Purpose: Despite technological improvements in treatment planning, dosimetry for total body irradiation (TBI) remains relatively crude. This work employs a unique 3D TBI beam model to inform how different shielding parameters may affect patient dose distributions.
Methods: An 18 MV clinical beam model was commissioned in RayStation to accommodate classical AP/PA TBI at an extended distance using spoilers and compensators. The low-energy photon spectrum and electron contamination were modified to ensure optimal agreement between the TPS-computed and measured tissue phantom ratios (TPR). Validation measurements were performed using solid water in the standing TBI setup. TPS calculations of the newly-validated model were cross-checked with hand calculations for clinical cases: 3 CT scans of patients without gross disease were planned for the standing treatment position with a total dose of 1200 cGy in 6 fractions. Lung shielding was simulated in RayStation with varying margins (0-2 cm) as well as cases for which the cardiac silhouette was blocked or unblocked. Each case was examined for changes in mean heart and lung dose, lung V10Gy and V12Gy, and point doses behind the blocked tissues.

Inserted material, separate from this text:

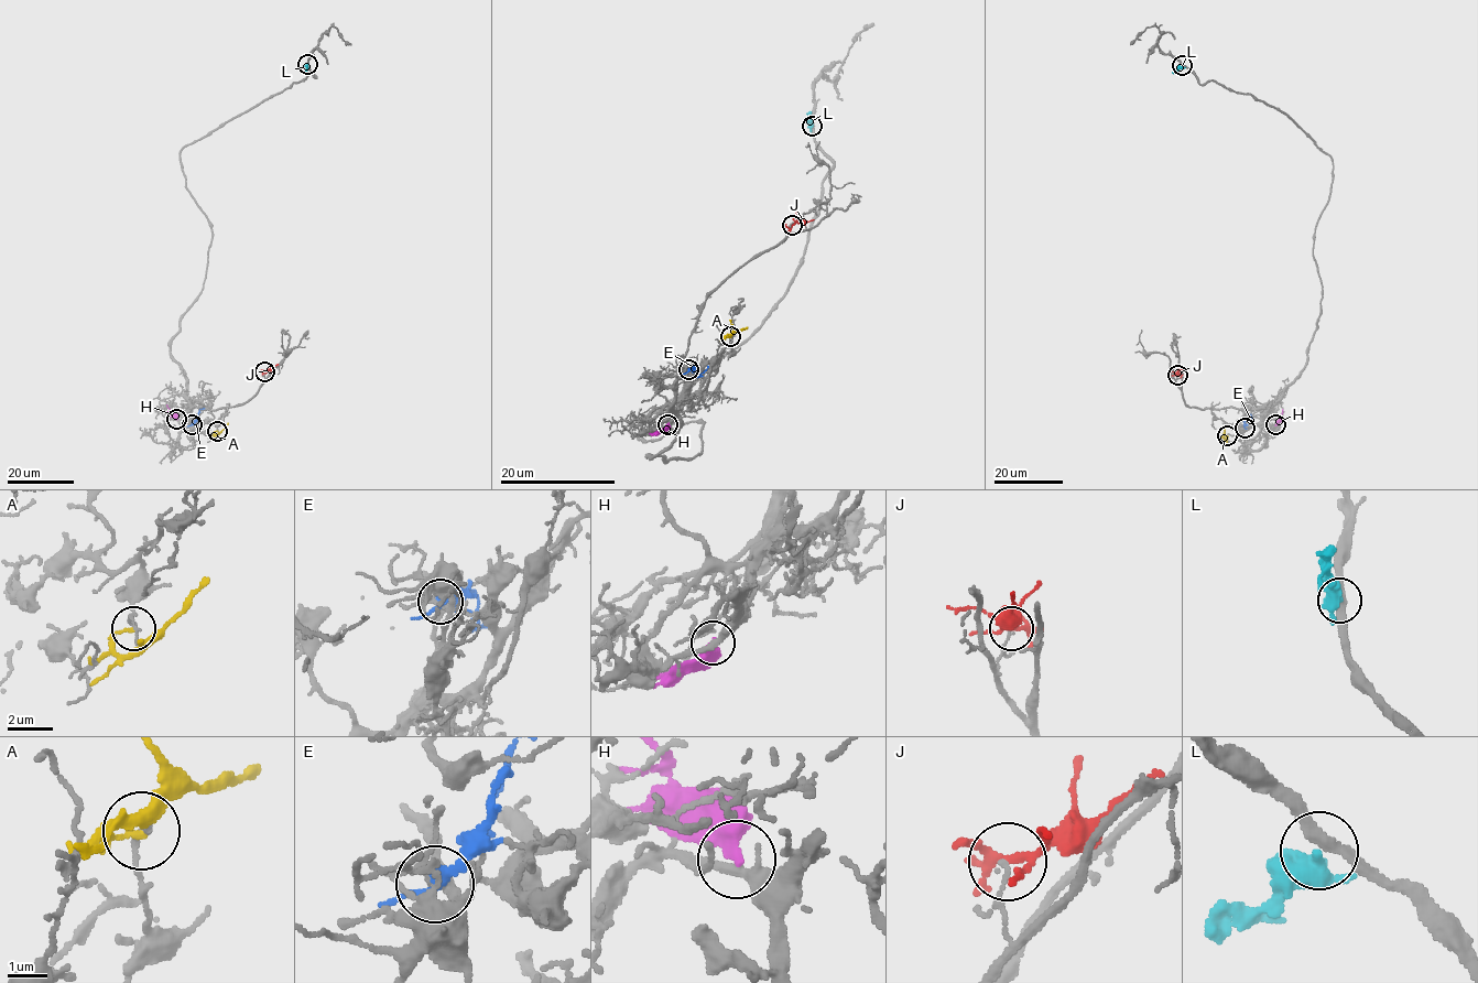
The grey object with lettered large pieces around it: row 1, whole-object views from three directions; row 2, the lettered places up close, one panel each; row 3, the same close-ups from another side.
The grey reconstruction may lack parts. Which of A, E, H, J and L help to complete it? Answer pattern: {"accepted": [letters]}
{"accepted": []}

Results: The modeled TBI beam agreed with measured TPRs within 2% at 1 cm depth and 0.4% beyond a depth of 3 cm. The average difference in calculated MU between the 3D TBI model and hand calculations for the three patients was 1.7%, confirming agreement with our current clinical practice. Increasing the lung block margins systematically increased the average lung dose by 10%, whereas V10Gy increased nearly two-fold, from 31% to 60%. The mean heart dose increased by 7.5% when the cardiac silhouette is unblocked, while the cardiac V12Gy increased by 25%.
Conclusion: 3D TBI planning for extended distance is feasible and can provide dosimetric information that traditional planning methods lack, especially regarding lung and heart doses.